• Information given
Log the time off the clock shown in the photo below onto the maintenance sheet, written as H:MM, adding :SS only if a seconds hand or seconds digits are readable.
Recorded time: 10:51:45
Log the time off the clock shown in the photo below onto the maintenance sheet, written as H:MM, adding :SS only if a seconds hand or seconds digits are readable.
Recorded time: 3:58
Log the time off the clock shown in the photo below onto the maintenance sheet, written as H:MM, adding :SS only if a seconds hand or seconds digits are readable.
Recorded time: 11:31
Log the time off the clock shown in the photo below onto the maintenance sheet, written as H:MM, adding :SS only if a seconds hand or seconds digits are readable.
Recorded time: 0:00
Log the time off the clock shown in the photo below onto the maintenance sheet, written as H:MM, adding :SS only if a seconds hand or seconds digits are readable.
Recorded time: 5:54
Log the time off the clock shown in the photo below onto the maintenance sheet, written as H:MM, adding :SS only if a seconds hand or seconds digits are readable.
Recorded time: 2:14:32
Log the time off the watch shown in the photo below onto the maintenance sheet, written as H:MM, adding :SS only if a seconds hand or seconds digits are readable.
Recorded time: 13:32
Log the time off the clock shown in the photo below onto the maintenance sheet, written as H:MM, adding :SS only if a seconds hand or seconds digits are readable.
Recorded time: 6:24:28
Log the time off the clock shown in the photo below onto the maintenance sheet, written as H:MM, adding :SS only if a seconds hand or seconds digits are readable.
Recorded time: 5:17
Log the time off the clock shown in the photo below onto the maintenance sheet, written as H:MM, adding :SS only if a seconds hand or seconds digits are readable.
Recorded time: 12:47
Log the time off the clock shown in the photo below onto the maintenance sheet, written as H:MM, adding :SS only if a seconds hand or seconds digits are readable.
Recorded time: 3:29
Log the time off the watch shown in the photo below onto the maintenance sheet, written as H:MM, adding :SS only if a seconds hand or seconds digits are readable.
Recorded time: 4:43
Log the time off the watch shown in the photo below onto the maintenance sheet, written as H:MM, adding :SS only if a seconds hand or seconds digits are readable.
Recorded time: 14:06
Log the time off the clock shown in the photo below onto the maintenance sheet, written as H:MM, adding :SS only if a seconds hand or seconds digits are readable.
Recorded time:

• Do this
Rewrite all of the lines above, replacing "maintenance sheet" with "service log" wherever it appears and changing nothing else.

• Reply
Log the time off the clock shown in the photo below onto the service log, written as H:MM, adding :SS only if a seconds hand or seconds digits are readable.
Recorded time: 10:51:45
Log the time off the clock shown in the photo below onto the service log, written as H:MM, adding :SS only if a seconds hand or seconds digits are readable.
Recorded time: 3:58
Log the time off the clock shown in the photo below onto the service log, written as H:MM, adding :SS only if a seconds hand or seconds digits are readable.
Recorded time: 11:31
Log the time off the clock shown in the photo below onto the service log, written as H:MM, adding :SS only if a seconds hand or seconds digits are readable.
Recorded time: 0:00
Log the time off the clock shown in the photo below onto the service log, written as H:MM, adding :SS only if a seconds hand or seconds digits are readable.
Recorded time: 5:54
Log the time off the clock shown in the photo below onto the service log, written as H:MM, adding :SS only if a seconds hand or seconds digits are readable.
Recorded time: 2:14:32
Log the time off the watch shown in the photo below onto the service log, written as H:MM, adding :SS only if a seconds hand or seconds digits are readable.
Recorded time: 13:32
Log the time off the clock shown in the photo below onto the service log, written as H:MM, adding :SS only if a seconds hand or seconds digits are readable.
Recorded time: 6:24:28
Log the time off the clock shown in the photo below onto the service log, written as H:MM, adding :SS only if a seconds hand or seconds digits are readable.
Recorded time: 5:17
Log the time off the clock shown in the photo below onto the service log, written as H:MM, adding :SS only if a seconds hand or seconds digits are readable.
Recorded time: 12:47
Log the time off the clock shown in the photo below onto the service log, written as H:MM, adding :SS only if a seconds hand or seconds digits are readable.
Recorded time: 3:29
Log the time off the watch shown in the photo below onto the service log, written as H:MM, adding :SS only if a seconds hand or seconds digits are readable.
Recorded time: 4:43
Log the time off the watch shown in the photo below onto the service log, written as H:MM, adding :SS only if a seconds hand or seconds digits are readable.
Recorded time: 14:06
Log the time off the clock shown in the photo below onto the service log, written as H:MM, adding :SS only if a seconds hand or seconds digits are readable.
Recorded time:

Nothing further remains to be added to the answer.